En conséquence, pour les sociétés immobilières non passibles de l'impôt sur les sociétés qui mettent gratuitement à la disposition de leurs membres les logements dont elles sont propriétaires, l'obligation de souscrire la déclaration modèle n° 2072-S-SD n'est maintenue qu'au titre de l'année au cours de laquelle la société a été constituée et au titre des années au cours desquelles une modification est intervenue soit dans la répartition du capital de la société, soit dans la liste des immeubles de la société, soit dans les conditions d'occupation de ces immeubles, ou au cours desquelles la société ou les associés ont perçu des revenus liés à l'activité sociale.

Cette mesure de simplification concernant la dispense de dépôt de la déclaration annuelle n° 2072-S-SD n'est pas applicable à l'égard d'une société civile immobilière (SCI) ne disposant d'aucun patrimoine immobilier.

4. Déclaration des revenus fonciers par les associés

250

Les associés personnes physiques sont tenus de faire état du revenu foncier déclaré à leur nom par la société. A cet effet, ils doivent faire figurer sur la déclaration n°2044 (CERFA n° 10334) ou n° 2044-SPE (CERFA n°10335), disponibles en ligne sur le site www.impots.gouv.fr, les revenus bruts, frais et charges, déduction éventuellement pratiquée des intérêts des emprunts contractés pour financer l'acquisition de leurs parts sociales ainsi que le résultat correspondant.

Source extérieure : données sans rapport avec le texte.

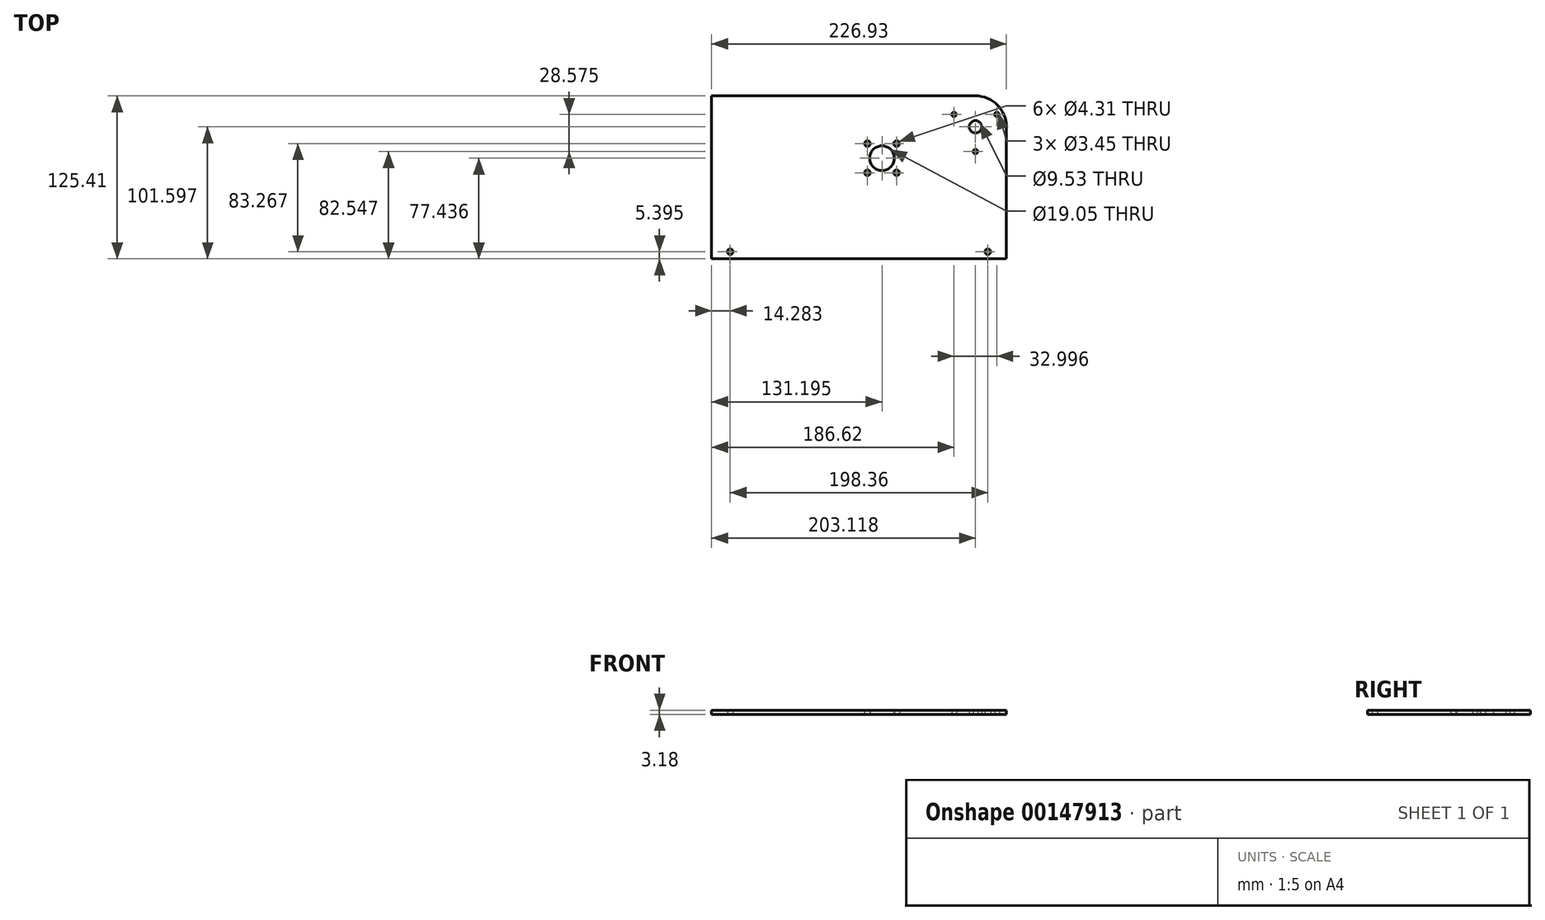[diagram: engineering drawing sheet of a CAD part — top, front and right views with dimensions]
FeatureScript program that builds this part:
annotation { "Feature Type Name" : "Feature", "Feature Type Description" : "" }
export const myFeature = defineFeature(function(context is Context, id is Id, definition is map)
    precondition{}
    {
        {
            var Q0;
            Q0=qCreatedBy(makeId("Top.planeOp"),FACE);
            var sketch = newSketch(context, id + "F0", { "sketchPlane" : qUnion([Q0])});
            skCircle(sketch, "E0", {"center": v(-23.81, -23.81) * mm, "radius": 4.76 * mm});
            skCircle(sketch, "E1.cCircle", {"center": v(-23.81, -23.81) * mm, "radius": 9.52 * mm, "construction": true});
            skLineSegment(sketch, "E1.0", {"start": v(-40.31, -14.29) * mm, "end": v(-7.31, -14.29) * mm, "construction": true});
            skLineSegment(sketch, "E1.1", {"start": v(-7.31, -14.29) * mm, "end": v(-23.81, -42.86) * mm, "construction": true});
            skLineSegment(sketch, "E1.2", {"start": v(-23.81, -42.86) * mm, "end": v(-40.31, -14.29) * mm, "construction": true});
            skPoint(sketch, "E1.0.midPoint", {"position": v(-23.81, -14.29) * mm});
            skCircle(sketch, "E2", {"center": v(-23.81, -23.81) * mm, "radius": 14.29 * mm, "construction": true});
            skCircle(sketch, "E3", {"center": v(-40.31, -14.29) * mm, "radius": 4.76 * mm, "construction": true});
            skCircle(sketch, "E4", {"center": v(-40.31, -14.29) * mm, "radius": 1.73 * mm});
            skCircle(sketch, "E5", {"center": v(-7.31, -14.29) * mm, "radius": 1.73 * mm});
            skCircle(sketch, "E6", {"center": v(-23.81, -42.86) * mm, "radius": 1.73 * mm});
            skLineSegment(sketch, "E7.bottom", {"start": v(-226.93, 0) * mm, "end": v(0, 0) * mm});
            skLineSegment(sketch, "E7.top", {"start": v(-226.93, -125.41) * mm, "end": v(0, -125.41) * mm});
            skLineSegment(sketch, "E7.left", {"start": v(-226.93, 0) * mm, "end": v(-226.93, -125.41) * mm});
            skLineSegment(sketch, "E7.right", {"start": v(0, 0) * mm, "end": v(0, -125.41) * mm});
            skCircle(sketch, "E8", {"center": v(-23.81, -23.81) * mm, "radius": 23.81 * mm, "construction": true});
            skLineSegment(sketch, "E9", {"start": v(0, -120.02) * mm, "end": v(-14.29, -120.02) * mm, "construction": true});
            skLineSegment(sketch, "E10", {"start": v(-226.93, -120.02) * mm, "end": v(-212.65, -120.02) * mm, "construction": true});
            skLineSegment(sketch, "E11", {"start": v(-14.29, -120.02) * mm, "end": v(-14.29, -125.41) * mm, "construction": true});
            skCircle(sketch, "E12", {"center": v(-14.29, -120.02) * mm, "radius": 2.15 * mm});
            skCircle(sketch, "E13", {"center": v(-212.65, -120.02) * mm, "radius": 2.15 * mm});
            skLineSegment(sketch, "E14", {"start": v(-23.81, -23.81) * mm, "end": v(-95.74, -47.97) * mm, "construction": true});
            skCircle(sketch, "E15", {"center": v(-95.74, -47.97) * mm, "radius": 9.53 * mm});
            skLineSegment(sketch, "E16.bottom", {"start": v(-84.51, -59.2) * mm, "end": v(-106.96, -59.2) * mm, "construction": true});
            skLineSegment(sketch, "E16.top", {"start": v(-84.51, -36.75) * mm, "end": v(-106.96, -36.75) * mm, "construction": true});
            skLineSegment(sketch, "E16.left", {"start": v(-84.51, -59.2) * mm, "end": v(-84.51, -36.75) * mm, "construction": true});
            skLineSegment(sketch, "E16.right", {"start": v(-106.96, -59.2) * mm, "end": v(-106.96, -36.75) * mm, "construction": true});
            skCircle(sketch, "E17", {"center": v(-95.74, -47.97) * mm, "radius": 11.11 * mm, "construction": true});
            skCircle(sketch, "E18", {"center": v(-84.51, -36.75) * mm, "radius": 4.76 * mm, "construction": true});
            skCircle(sketch, "E19", {"center": v(-106.96, -36.75) * mm, "radius": 2.15 * mm});
            skCircle(sketch, "E20", {"center": v(-84.51, -36.75) * mm, "radius": 2.15 * mm});
            skCircle(sketch, "E21", {"center": v(-84.51, -59.2) * mm, "radius": 2.15 * mm});
            skCircle(sketch, "E22", {"center": v(-106.96, -59.2) * mm, "radius": 2.15 * mm});
            skSolve(sketch);
        }
        {
            var Q0;
            Q0=qSketchRegion(id+"F0",true);
            extrude(context, id + "F1", {"entities" : qUnion([Q0]), "depth" : 3.17 * mm});
        }
        {
            var Q0;
            Q0=makeQuery(id+"F1.opExtrude","SWEPT_EDGE",EDGE,{"disambiguationData":[OSD([sQuery(id+"F0.wireOp",EDGE,"E7.bottom"),sQuery(id+"F0.wireOp",EDGE,"E7.right")])]});
            fillet(context, id + "F2", {"entities" : qUnion([Q0]), "radius" : 23.8 * mm, "tangentPropagation" : true, "allowEdgeOverflow" : false});
        }
    });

5. Dispense de dépôt de déclaration de revenus fonciers

260

Lorsqu’un contribuable ne perçoit pas d’autres revenus fonciers que ceux procurés par la possession de parts de sociétés immobilières non passibles de l’impôt sur les sociétés ou de fonds de placement immobiliers mentionnés à l’article 239 nonies du CGI, il est dispensé de déposer une déclaration de revenus fonciers et doit porter directement les revenus de ses parts immobilières sur sa déclaration de revenus n° 2042 (CERFA n° 10330), disponible en ligne sur le site www.impots.gouv.fr. Il est tenu également de fournir une note annexe à sa déclaration indiquant les coordonnées des sociétés, les revenus par société et éventuellement le montant des intérêts de ses emprunts personnels.

Cette mesure de simplification s’applique aux parts de sociétés ou de fonds détenant des immeubles ordinaires ou spéciaux, à l’exception toutefois des parts de sociétés civiles de placement immobilier (SCPI) ouvrant droit à la déduction au titre de l’amortissement prévue à l’article 31 bis du CGI. Cette mesure n’a pas pour effet de dispenser les associés de sociétés des obligations déclaratives particulières applicables pour le bénéfice des avantages fiscaux qu’ils demandent.